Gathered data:
"""
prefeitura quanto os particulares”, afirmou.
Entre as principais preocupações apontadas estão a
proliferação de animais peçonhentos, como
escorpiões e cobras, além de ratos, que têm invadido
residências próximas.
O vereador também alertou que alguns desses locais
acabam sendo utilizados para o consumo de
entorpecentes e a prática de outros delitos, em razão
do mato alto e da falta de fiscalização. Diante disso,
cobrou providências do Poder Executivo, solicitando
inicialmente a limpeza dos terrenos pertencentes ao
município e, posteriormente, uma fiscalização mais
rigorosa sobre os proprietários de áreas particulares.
"""
## REQUIREMENT
Copy the text of every row above word for word, keeping the same line breaks.

## PROBLEM SOLUTION
prefeitura quanto os particulares”, afirmou.
Entre as principais preocupações apontadas estão a
proliferação de animais peçonhentos, como
escorpiões e cobras, além de ratos, que têm invadido
residências próximas.
O vereador também alertou que alguns desses locais
acabam sendo utilizados para o consumo de
entorpecentes e a prática de outros delitos, em razão
do mato alto e da falta de fiscalização. Diante disso,
cobrou providências do Poder Executivo, solicitando
inicialmente a limpeza dos terrenos pertencentes ao
município e, posteriormente, uma fiscalização mais
rigorosa sobre os proprietários de áreas particulares.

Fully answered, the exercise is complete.